I informally propose that rel=canonical become a tag that not only search engines respect, but also browsers.

For a little while now HTML5 browsers seem to have a feature where javascript can modify the displayed URL of the page using window.history.pushState.  The changes are of course subject to same origin policy rules (ie: the protocol, hostname, and port cannot be modified, only the path and parameters).

Originally javascript folks hacked this in with older browsers by shoving text after the "#" symbol in the URL.  Even though there are a number of problems with this, it was useful enough that it became somewhat widely used.  With modern browsers this is no longer required.

To see what I mean, click on this little demo: and look at the URL bar.  If you aren't running an outdated browser, you should see the URL changing every few hundred msec.  The page is not being re-fetched from the server.

The rel=canonical link tag has been telling search engines basically "I know you are fetching the URL, but I'd suggest you should pretend this URL is in your search index".  Basically the same idea as the window.history.pushState functionality, only for search engines.

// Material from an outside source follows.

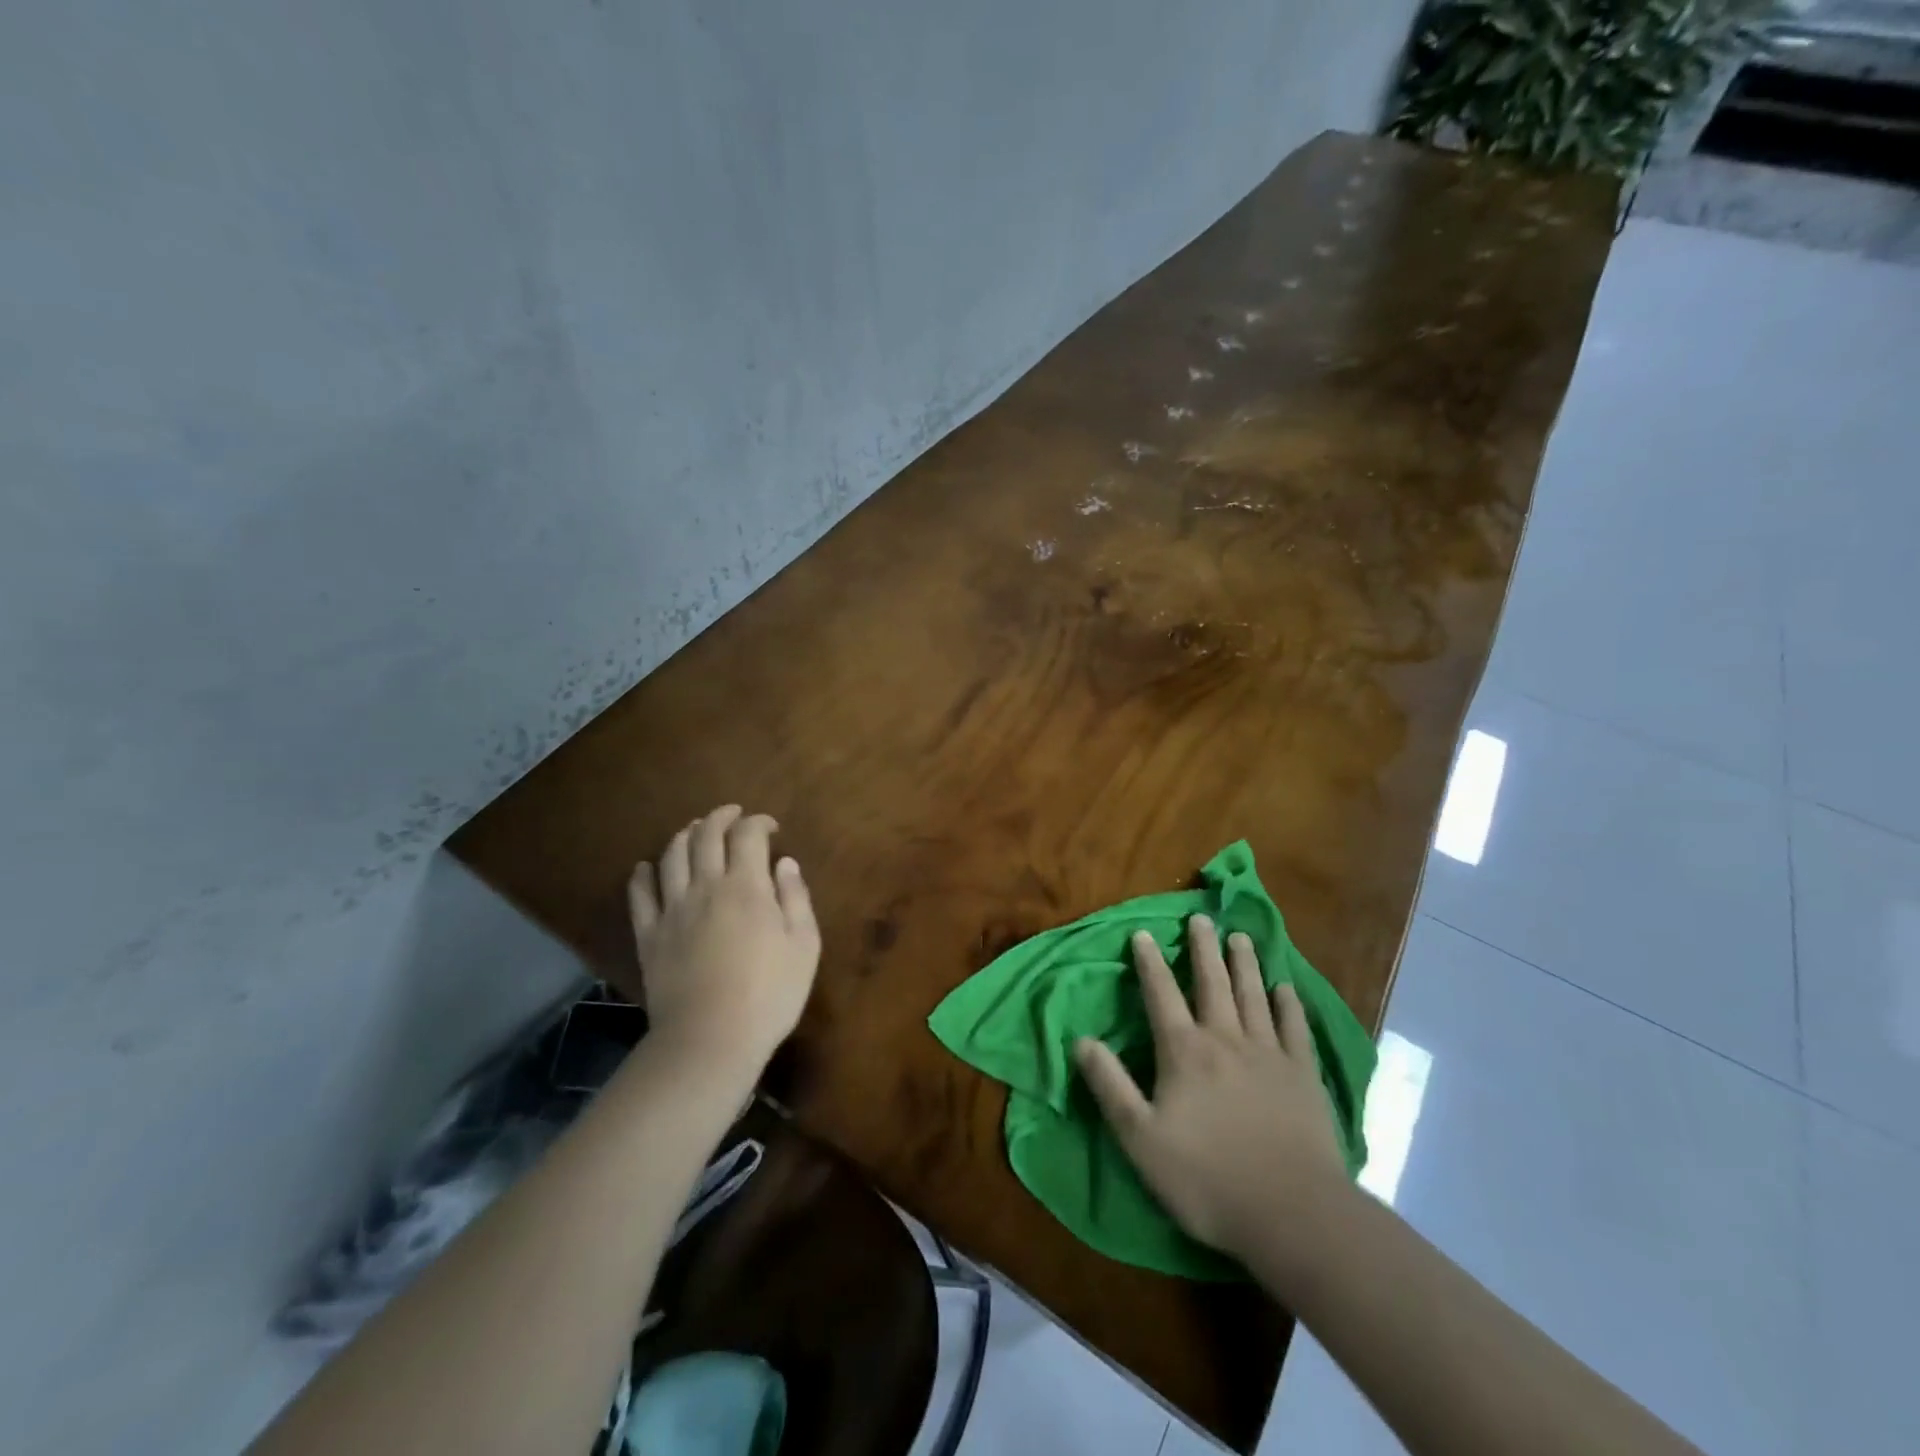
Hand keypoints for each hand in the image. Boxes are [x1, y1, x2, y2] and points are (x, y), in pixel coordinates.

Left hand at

I propose that a rel=canonical link tag on any HTML page which satisfies the same origin policy should visibly change the URL in the browser.  All the same motivations exist for this as they do in the browser.  If a user copy/pastes the displayed URL, they'll get a more satisfying experience.  If the user mis-types an URL (ie: .html vs .htm), sending them to the correct one generally requires a 301 redirect which adds latency.  The javascript solution is less reliable as users sometimes surf with javascript off, and the javascript may not execute until the page has finished loading either.

Are there any obvious reasons I'm missing why this is a horrible idea?

Are there any regular Gregable readers who work on browser standards and might want to propose this more formally?